-- Items from a data source --
╔══

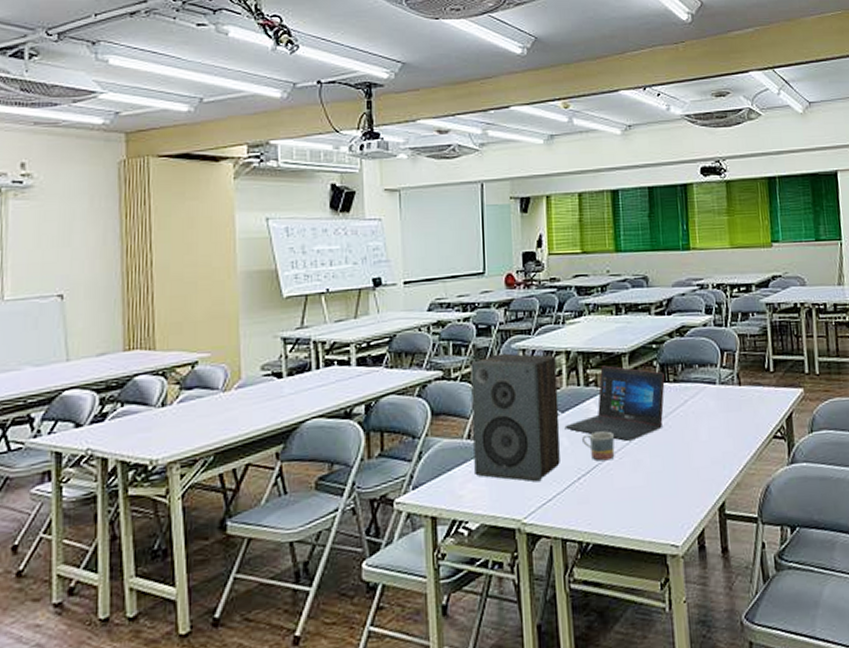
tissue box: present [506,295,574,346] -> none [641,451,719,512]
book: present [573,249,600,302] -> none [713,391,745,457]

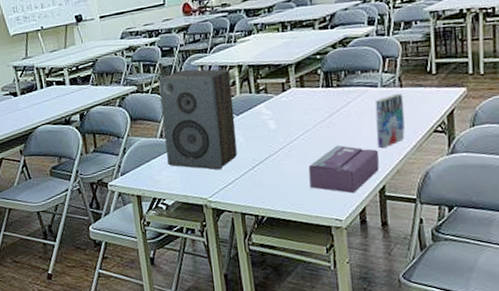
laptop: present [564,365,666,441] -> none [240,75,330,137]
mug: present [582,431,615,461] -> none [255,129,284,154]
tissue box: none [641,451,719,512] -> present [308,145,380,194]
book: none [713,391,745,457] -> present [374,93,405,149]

╚══

-- EXERCISE GOAL --
Return word for word the lines from the beginning of the entries through the line that contains "mug: present [582,431,615,461]", both ends included, but no pictures.

-- SOLUTION TO THIS TASK --
tissue box: present [506,295,574,346] -> none [641,451,719,512]
book: present [573,249,600,302] -> none [713,391,745,457]

laptop: present [564,365,666,441] -> none [240,75,330,137]
mug: present [582,431,615,461] -> none [255,129,284,154]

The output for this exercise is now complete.